JOB:
What you return should match the data below exactly, with no pictures in it.

SOURCE DATA Block Start

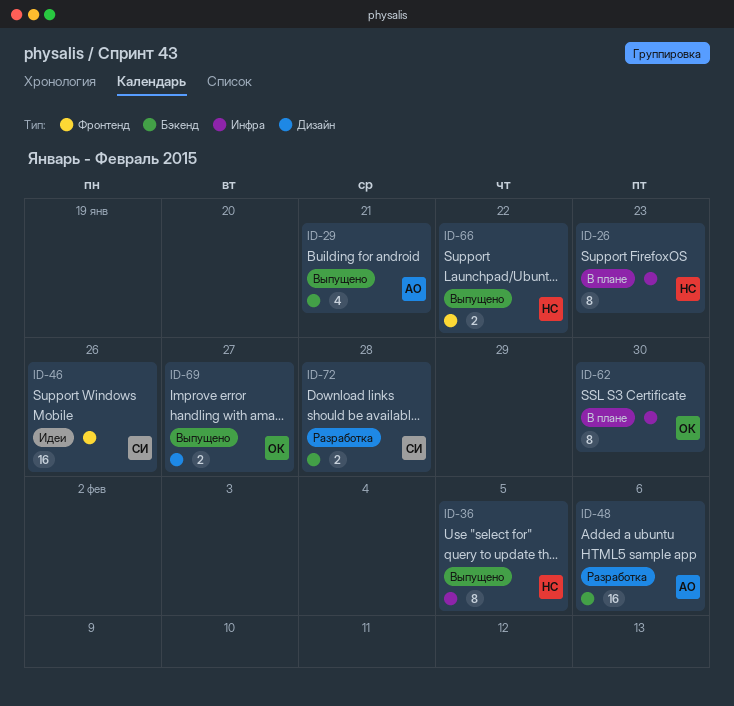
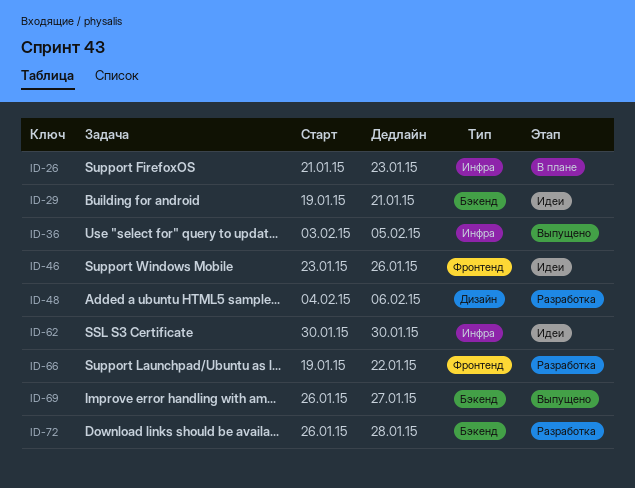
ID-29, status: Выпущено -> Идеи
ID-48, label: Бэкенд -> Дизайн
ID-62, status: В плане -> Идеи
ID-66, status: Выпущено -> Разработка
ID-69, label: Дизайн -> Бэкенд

SOURCE DATA Block End

WRITTEN SOLUTION:
ID-29, status: Выпущено -> Идеи
ID-48, label: Бэкенд -> Дизайн
ID-62, status: В плане -> Идеи
ID-66, status: Выпущено -> Разработка
ID-69, label: Дизайн -> Бэкенд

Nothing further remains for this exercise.